What you will do:
From the entries below, pull out each line where "Right" appears.

Records provided:
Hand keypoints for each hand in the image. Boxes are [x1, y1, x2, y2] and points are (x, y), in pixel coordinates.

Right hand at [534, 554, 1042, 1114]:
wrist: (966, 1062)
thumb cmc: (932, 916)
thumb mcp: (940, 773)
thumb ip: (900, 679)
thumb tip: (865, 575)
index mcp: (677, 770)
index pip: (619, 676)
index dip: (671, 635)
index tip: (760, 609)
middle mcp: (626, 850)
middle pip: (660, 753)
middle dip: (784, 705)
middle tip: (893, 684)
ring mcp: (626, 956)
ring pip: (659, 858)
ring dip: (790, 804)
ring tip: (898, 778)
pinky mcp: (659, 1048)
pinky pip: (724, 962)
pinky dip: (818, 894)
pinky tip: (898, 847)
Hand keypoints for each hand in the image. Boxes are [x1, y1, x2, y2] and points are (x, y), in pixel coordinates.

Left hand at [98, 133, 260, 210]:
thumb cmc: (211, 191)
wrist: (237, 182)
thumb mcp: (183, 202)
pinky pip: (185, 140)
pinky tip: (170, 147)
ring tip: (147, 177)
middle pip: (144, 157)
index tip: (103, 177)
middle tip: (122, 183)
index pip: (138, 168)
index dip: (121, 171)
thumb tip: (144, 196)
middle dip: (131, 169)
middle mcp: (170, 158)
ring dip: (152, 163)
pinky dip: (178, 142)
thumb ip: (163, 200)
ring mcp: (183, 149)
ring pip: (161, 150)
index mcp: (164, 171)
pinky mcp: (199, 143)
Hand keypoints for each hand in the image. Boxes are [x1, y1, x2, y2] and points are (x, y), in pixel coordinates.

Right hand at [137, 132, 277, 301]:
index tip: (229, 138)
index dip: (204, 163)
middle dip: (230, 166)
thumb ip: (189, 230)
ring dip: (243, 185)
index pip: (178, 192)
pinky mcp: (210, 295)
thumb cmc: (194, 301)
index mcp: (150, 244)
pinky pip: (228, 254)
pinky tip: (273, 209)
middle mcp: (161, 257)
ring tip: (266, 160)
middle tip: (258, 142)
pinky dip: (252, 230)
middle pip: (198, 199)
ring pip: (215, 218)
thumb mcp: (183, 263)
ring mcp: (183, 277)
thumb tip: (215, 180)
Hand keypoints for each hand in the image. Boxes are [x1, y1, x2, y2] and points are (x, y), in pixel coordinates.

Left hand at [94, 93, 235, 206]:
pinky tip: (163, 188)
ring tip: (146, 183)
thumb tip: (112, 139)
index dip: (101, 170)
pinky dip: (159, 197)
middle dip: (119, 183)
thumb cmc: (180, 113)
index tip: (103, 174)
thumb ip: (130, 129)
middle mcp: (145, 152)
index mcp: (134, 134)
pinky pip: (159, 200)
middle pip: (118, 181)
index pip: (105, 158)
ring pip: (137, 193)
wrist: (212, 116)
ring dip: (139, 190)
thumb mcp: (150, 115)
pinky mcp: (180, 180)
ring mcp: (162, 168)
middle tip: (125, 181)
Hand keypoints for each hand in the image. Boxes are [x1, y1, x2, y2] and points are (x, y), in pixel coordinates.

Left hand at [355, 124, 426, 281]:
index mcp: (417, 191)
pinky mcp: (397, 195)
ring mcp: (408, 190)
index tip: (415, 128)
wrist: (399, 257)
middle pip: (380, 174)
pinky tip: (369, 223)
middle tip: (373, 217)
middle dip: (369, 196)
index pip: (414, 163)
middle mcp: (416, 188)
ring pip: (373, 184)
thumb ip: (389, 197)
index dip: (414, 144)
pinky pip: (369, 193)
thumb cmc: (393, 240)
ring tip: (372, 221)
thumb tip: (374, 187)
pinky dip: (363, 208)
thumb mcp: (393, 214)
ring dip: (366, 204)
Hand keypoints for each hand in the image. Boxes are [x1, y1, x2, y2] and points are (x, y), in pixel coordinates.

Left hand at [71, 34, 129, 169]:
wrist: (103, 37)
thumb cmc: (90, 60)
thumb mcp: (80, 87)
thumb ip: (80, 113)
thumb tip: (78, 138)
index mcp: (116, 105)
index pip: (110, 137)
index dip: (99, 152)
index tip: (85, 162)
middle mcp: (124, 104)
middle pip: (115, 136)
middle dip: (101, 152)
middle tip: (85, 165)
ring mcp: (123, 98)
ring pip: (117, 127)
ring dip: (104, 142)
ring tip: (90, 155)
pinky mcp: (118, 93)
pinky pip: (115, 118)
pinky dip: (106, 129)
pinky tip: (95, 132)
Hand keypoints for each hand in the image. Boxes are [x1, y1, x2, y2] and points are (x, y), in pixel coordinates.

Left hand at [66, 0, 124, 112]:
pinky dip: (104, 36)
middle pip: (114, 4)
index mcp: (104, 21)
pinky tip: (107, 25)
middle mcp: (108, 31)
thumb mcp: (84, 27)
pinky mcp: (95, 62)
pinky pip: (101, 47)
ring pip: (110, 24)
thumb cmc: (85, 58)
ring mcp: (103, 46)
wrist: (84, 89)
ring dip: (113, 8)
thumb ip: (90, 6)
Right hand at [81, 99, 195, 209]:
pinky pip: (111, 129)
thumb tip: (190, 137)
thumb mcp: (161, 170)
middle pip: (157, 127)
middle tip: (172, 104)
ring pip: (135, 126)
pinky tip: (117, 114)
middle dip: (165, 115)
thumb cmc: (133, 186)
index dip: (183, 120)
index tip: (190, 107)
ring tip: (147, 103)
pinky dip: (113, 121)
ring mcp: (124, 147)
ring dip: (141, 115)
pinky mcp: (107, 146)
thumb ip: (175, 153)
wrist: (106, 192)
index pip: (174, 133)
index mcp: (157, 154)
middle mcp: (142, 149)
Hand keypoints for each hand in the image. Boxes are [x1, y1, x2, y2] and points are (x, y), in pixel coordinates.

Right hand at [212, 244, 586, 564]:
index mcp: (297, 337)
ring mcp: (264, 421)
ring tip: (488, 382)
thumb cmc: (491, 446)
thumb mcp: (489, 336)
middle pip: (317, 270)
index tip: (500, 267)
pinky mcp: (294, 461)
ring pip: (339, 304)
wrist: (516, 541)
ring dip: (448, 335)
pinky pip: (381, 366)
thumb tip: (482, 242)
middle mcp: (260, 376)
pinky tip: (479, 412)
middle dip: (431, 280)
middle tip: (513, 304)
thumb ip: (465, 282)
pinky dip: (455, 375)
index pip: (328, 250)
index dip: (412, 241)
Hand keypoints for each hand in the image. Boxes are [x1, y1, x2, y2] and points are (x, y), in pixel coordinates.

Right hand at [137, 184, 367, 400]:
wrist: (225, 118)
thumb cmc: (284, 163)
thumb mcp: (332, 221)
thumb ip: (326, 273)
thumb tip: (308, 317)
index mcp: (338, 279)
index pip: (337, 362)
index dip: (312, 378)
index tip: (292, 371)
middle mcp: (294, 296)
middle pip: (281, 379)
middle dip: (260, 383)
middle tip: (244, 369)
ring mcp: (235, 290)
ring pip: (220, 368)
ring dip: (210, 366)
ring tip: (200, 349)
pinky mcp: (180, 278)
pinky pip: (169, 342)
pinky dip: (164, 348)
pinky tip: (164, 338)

Solution to this exercise:
Right hand at [534, 554, 1042, 1114]:
Right hand at [137, 132, 277, 301]:
Right hand at [81, 99, 195, 209]:
Right hand at [212, 244, 586, 564]:
Right hand at [137, 184, 367, 400]:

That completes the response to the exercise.